(Version comparison data)
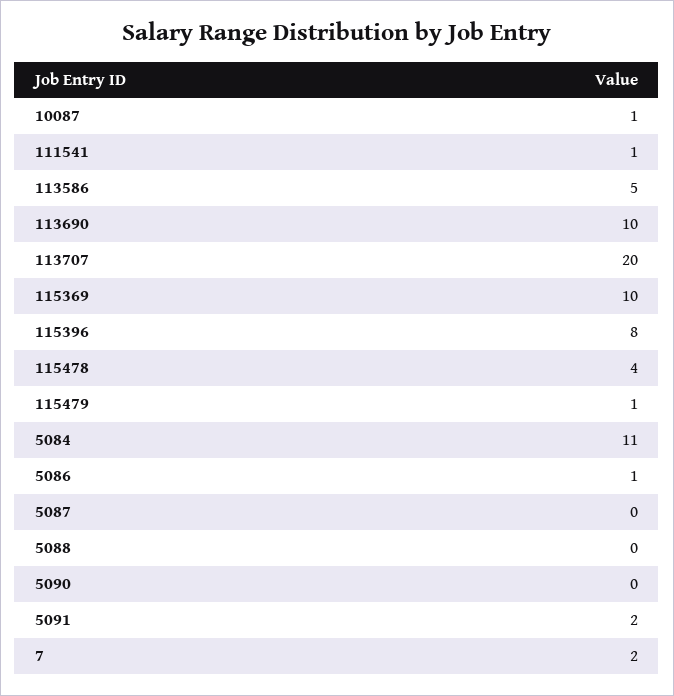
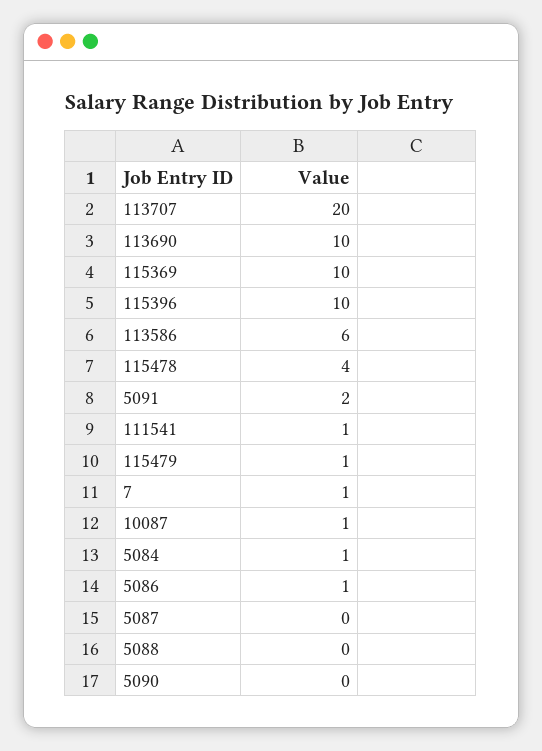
  {
    "10087": 1,
    "111541": 1,
-   "113586": 5,
+   "113586": 6,
    "113690": 10,
    "113707": 20,
    "115369": 10,
-   "115396": 8,
+   "115396": 10,
    "115478": 4,
    "115479": 1,
-   "5084": 11,
+   "5084": 1,
    "5086": 1,
    "5087": 0,
    "5088": 0,
    "5090": 0,
    "5091": 2,
-   "7": 2
+   "7": 1
  }

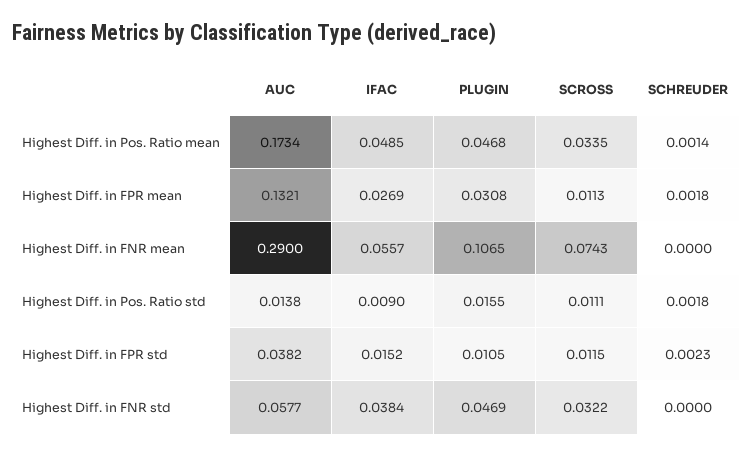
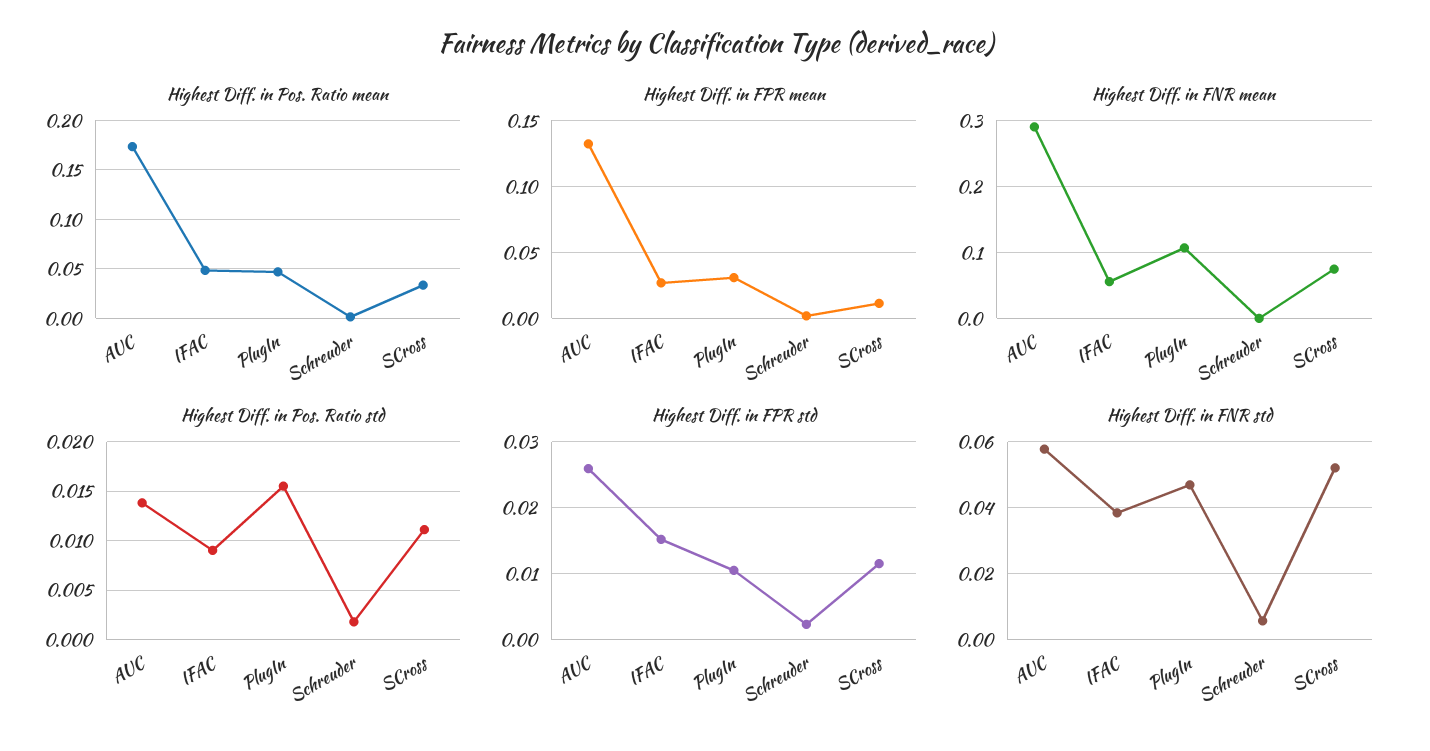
  {
    "Highest Diff. in Pos. Ratio mean": {
      "AUC": 0.1734,
      "IFAC": 0.0485,
      "PLUGIN": 0.0468,
      "SCROSS": 0.0335,
      "SCHREUDER": 0.0014
    },
    "Highest Diff. in FPR mean": {
      "AUC": 0.1321,
      "IFAC": 0.0269,
      "PLUGIN": 0.0308,
      "SCROSS": 0.0113,
      "SCHREUDER": 0.0018
    },
    "Highest Diff. in FNR mean": {
      "AUC": 0.29,
      "IFAC": 0.0557,
      "PLUGIN": 0.1065,
      "SCROSS": 0.0743,
      "SCHREUDER": 0
    },
    "Highest Diff. in Pos. Ratio std": {
      "AUC": 0.0138,
      "IFAC": 0.009,
      "PLUGIN": 0.0155,
      "SCROSS": 0.0111,
      "SCHREUDER": 0.0018
    },
    "Highest Diff. in FPR std": {
-     "AUC": 0.0382,
+     "AUC": 0.026,
      "IFAC": 0.0152,
      "PLUGIN": 0.0105,
      "SCROSS": 0.0115,
      "SCHREUDER": 0.0023
    },
    "Highest Diff. in FNR std": {
      "AUC": 0.0577,
      "IFAC": 0.0384,
      "PLUGIN": 0.0469,
-     "SCROSS": 0.0322,
+     "SCROSS": 0.052,
-     "SCHREUDER": 0
+     "SCHREUDER": 0.006
    }
  }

Exercise instructions
Go through the records above and, whenever a line includes the word "IFAC", copy it.

Result for this task
      "IFAC": 0.0485,
      "IFAC": 0.0269,
      "IFAC": 0.0557,
      "IFAC": 0.009,
      "IFAC": 0.0152,
      "IFAC": 0.0384,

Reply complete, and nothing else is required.